-- Document segment follows --
Then instinct kicked in and Onedera followed his Metro training, which is to open the rear door so passengers can escape. He pushed the rear-door button, near his left hip.
But the front-door button was alongside it, and he accidentally opened the front door, then tried to close it, within about two seconds.
The attacker’s face was hidden behind black weatherstripping where the two parts of the door meet.
“All I saw was the gun through the window of the door. He was basically trying to squeeze in,” the driver recalled.
“I unbuckled my seat belt and ran down the aisle, and just dropped to the ground.”
Onedera wound up behind a seat, where the articulated bus bends.
By this time, a few passengers had fled out the rear doors or through a window. Another six to eight hit the floor in the far back, a passenger told The Seattle Times this week.
If this had been a normal morning trip, the bus would have continued one more block uphill, then offload maybe half its passengers at a hillside stop, before turning left onto Third Avenue. Chances are the Route 120 regulars Monday were anticipating the stop, stowing their books and phones, even rising from their seats.
“That probably saved a lot of passengers,” Onedera guesses.
When he hit the floor, he bruised his left shoulder, near where he had previously broken an arm falling from a ladder, but he felt no pain. That came later.
He heard shots.
After 10 to 15 seconds, Onedera says he crawled toward the front, where only three passengers remained. One was down behind a seat. But an older woman and a child were in a seat at the very front, clutching each other, just a few feet from the driver’s seat, where at least nine bullets had pierced the front windows.
Then he saw the gunman, motionless near the driver’s seat. Duckworth died later that day.
The older woman was screaming. Onedera says he led the two out the rear door.
“I wasn’t feeling scared at the time, because I was getting people off,” he said.
Many passengers were herded into a parking garage, then gave statements to police. Some just left the scene. The owner of a red bicycle didn’t feel like hanging around, and left it on the front rack, Onedera said.
The girl worried she had been hit by flying glass, but Onedera checked and found no cuts on her legs.
Onedera thinks Seattle police made a difficult, split-second decision to shoot Duckworth and did the right thing. “It’s just kind of a miracle,” he said, that nobody else was wounded.
Metro supervisors kept Onedera company throughout the day, as he gave statements and filled out forms. He publicly thanks Metro base chief, Tutti Compton, base superintendent Bill Burdick and Paul Bachtel, president of the transit workers union.
-- Document segment concluded --
-- Excerpted records follows --
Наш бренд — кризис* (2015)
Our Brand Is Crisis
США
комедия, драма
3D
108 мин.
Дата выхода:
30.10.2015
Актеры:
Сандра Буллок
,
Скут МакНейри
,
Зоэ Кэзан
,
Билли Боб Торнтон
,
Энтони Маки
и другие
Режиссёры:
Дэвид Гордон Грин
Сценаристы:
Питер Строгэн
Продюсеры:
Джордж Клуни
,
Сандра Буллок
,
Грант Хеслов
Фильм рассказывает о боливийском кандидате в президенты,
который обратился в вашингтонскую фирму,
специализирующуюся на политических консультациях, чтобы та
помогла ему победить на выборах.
-- Excerpted records concluded --
-- Excerpted records follows --
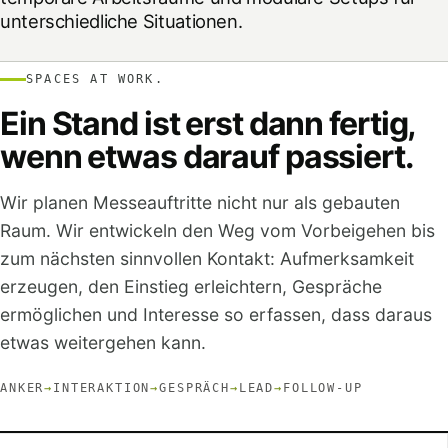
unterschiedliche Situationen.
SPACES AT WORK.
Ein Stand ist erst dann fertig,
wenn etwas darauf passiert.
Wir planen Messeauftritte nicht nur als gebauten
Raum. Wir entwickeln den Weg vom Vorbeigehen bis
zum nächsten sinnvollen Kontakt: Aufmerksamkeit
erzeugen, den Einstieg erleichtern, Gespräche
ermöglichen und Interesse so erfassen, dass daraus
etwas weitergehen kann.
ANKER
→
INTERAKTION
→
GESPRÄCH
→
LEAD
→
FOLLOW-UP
-- Excerpted records concluded --
-- Excerpted records follows --
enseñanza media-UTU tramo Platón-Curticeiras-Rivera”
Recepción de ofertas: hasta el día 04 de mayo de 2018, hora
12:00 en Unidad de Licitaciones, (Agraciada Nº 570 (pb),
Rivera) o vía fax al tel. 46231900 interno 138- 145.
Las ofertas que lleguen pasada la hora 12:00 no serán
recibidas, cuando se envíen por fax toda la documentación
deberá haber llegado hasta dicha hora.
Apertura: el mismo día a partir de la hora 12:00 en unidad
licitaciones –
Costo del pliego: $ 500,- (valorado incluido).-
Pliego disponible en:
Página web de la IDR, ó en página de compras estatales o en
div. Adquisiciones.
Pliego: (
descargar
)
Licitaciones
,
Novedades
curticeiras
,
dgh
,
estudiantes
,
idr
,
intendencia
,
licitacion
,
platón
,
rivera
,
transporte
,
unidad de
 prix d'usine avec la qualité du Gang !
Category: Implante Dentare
-- Excerpted records concluded --
Problems and tasks:
A – Decide whether each statement agrees with the account of the Route 120 bus shooting, answering yes or no and quoting the words of the account that settle it. (i) Onedera opened the front door on purpose. (ii) At least nine bullets went through the front windows. (iii) The owner of the red bicycle took it off the rack before leaving.
B – Answer these questions from the account of the Route 120 bus shooting.
(i) Where was the rear-door button located?
(ii) How many passengers remained at the front when Onedera crawled forward?
(iii) Who is named as president of the transit workers union?
C – Proceed with the account of the Route 120 bus shooting, picking up after its last sentence.
The material is separate from the account of the Route 120 bus shooting.

Your written answers:
A –
(i) No: "he accidentally opened the front door"
(ii) Yes: "at least nine bullets had pierced the front windows"
(iii) No: "left it on the front rack"

B –
(i) Near Onedera's left hip
(ii) Three
(iii) Paul Bachtel

C –
“I just want to say that Metro’s been there for me,” he said.
Not until the next morning, did the emotions fully hit.
Onedera learned that the girl at the front the bus was the cousin of his brother-in-law’s wife and the older woman was her grandmother.
Onedera says he has slept OK and forgone medications. What haunts him is waking up to see flashbacks, especially the grandmother and granddaughter frozen in the front seat.
He mentioned a hard-to-explain “survival guilt” and wishes he’d done more — this despite the fact nobody other than the gunman was severely injured, and Onedera acted properly when he opened the rear door.
Onedera said he was born in Guam, moved to Federal Way in 1995 and became a part-time Metro driver in 2005, while studying at Highline Community College. He was aiming to learn computer science, but was offered full-time work and fell in love with driving the bus.
He works the “extra board,” which involves being assigned to different routes, usually two commutes with several hours between, often a 12-hour day. The job is so busy, so full of meeting people, that the hours pass quickly, he said.
On a doctor’s advice, Onedera said he’ll wait several weeks before he decides whether to resume driving for Metro. He is currently on paid leave.
He thought video games might provide an escape, but he hasn’t enjoyed them this week. Simply spending time with his wife, Raquel, and two young children is the best way to relax, he said.
Thursday evening, the couple celebrated their 10th wedding anniversary, at home south of Seattle, with their kids and a couple friends.
For dinner and for relaxation, Onedera says he made his wife’s favorite sushi, a spicy salmon roll.